For the data below, report how many lines contain the string "muscle" and write nothing more.

Records drawn from a dataset:
____________
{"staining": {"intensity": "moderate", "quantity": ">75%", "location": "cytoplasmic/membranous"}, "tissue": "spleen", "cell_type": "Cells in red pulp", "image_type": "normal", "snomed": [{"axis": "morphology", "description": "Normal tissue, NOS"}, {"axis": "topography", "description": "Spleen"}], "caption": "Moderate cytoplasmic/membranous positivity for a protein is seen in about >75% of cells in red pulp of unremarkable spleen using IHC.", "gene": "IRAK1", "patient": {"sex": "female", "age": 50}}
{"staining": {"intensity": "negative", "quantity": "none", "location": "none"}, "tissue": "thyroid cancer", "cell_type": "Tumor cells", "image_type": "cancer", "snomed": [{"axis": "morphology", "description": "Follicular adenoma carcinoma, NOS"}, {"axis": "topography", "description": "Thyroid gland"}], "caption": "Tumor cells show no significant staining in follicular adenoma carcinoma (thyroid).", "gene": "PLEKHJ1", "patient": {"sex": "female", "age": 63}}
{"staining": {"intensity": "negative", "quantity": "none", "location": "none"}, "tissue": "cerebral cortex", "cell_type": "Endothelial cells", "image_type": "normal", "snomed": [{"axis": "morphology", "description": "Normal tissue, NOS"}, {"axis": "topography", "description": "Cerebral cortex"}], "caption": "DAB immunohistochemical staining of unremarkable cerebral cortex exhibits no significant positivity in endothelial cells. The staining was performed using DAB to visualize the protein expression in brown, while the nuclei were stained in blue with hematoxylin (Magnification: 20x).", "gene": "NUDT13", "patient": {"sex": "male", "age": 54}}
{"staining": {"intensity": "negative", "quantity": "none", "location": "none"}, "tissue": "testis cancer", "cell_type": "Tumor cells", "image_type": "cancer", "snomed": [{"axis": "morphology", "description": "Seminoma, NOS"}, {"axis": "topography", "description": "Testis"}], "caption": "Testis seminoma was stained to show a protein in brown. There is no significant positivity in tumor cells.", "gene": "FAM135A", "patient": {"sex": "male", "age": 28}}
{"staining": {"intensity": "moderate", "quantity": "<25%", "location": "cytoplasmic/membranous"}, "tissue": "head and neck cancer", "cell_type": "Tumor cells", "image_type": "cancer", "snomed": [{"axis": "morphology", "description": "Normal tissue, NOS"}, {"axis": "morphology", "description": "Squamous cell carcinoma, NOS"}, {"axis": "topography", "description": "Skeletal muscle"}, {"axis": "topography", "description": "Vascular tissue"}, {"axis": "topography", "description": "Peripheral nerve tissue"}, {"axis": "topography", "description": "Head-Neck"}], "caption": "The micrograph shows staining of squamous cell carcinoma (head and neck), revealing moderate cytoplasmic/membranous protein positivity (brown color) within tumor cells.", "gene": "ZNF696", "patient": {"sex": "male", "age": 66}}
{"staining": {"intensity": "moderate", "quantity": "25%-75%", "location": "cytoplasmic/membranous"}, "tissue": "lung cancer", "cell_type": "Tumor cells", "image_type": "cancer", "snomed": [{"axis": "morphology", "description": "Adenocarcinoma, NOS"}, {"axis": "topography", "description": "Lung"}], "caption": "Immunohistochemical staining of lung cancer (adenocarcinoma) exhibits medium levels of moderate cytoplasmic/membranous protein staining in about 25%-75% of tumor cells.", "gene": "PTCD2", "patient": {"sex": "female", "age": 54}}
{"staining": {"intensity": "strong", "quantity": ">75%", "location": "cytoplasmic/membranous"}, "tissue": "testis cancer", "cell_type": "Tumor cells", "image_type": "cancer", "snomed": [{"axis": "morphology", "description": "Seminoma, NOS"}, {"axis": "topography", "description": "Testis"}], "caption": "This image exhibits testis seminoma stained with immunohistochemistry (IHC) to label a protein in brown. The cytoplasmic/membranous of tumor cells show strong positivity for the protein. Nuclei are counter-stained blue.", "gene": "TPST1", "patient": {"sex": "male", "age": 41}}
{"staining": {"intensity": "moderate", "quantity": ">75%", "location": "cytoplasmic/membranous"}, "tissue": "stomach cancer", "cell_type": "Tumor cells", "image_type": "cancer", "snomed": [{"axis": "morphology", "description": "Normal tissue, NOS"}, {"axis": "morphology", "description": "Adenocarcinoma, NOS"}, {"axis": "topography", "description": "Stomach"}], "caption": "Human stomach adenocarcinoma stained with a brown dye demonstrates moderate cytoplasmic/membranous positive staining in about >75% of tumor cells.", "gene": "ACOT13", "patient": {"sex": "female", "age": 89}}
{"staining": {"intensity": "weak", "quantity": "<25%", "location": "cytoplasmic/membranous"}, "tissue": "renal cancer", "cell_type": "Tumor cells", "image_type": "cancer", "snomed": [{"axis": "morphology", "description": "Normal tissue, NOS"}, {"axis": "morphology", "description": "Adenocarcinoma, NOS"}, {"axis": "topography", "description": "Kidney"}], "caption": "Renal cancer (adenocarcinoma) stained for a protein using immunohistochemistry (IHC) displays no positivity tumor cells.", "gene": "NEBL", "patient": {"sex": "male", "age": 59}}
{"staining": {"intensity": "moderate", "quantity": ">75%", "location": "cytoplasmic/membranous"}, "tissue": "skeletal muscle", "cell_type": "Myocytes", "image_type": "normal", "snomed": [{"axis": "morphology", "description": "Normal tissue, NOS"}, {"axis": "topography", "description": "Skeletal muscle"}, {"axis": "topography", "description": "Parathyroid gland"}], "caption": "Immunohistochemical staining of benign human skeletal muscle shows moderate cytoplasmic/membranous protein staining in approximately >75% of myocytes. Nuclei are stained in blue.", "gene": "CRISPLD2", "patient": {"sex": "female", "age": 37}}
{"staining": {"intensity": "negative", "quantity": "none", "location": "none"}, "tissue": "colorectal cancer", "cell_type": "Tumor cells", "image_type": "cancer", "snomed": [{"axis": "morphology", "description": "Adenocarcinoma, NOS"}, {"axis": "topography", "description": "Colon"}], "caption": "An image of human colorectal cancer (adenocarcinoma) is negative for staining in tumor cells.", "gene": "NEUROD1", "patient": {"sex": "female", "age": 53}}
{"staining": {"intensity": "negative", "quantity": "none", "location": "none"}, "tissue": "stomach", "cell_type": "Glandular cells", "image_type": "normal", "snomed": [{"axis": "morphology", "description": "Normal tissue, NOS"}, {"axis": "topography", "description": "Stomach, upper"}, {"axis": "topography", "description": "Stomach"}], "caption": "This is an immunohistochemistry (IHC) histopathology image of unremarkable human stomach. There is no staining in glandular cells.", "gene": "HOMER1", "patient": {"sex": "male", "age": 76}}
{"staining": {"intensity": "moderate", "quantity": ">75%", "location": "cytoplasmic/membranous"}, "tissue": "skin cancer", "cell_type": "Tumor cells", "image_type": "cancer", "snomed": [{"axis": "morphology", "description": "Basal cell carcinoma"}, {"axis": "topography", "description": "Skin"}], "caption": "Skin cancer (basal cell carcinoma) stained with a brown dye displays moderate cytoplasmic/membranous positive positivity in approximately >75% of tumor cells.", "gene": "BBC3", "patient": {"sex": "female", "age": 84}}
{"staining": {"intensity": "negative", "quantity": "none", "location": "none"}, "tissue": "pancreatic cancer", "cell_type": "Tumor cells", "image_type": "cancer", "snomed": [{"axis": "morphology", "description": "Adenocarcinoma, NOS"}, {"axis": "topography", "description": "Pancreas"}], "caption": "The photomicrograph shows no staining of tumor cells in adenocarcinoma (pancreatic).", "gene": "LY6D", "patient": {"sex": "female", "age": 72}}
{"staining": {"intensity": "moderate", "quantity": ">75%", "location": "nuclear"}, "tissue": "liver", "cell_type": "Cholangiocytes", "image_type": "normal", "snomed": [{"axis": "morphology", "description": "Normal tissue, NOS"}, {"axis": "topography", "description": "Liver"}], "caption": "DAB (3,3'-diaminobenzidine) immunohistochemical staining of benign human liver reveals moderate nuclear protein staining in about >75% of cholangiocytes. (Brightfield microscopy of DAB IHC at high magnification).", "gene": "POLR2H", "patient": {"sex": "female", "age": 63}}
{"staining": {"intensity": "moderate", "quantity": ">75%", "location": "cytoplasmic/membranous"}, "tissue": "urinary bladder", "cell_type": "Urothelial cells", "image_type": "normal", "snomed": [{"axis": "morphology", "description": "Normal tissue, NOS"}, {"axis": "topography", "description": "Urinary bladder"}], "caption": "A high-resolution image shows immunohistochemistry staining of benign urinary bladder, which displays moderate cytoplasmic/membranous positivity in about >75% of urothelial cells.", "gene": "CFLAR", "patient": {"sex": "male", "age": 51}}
____________
> Result for this task
2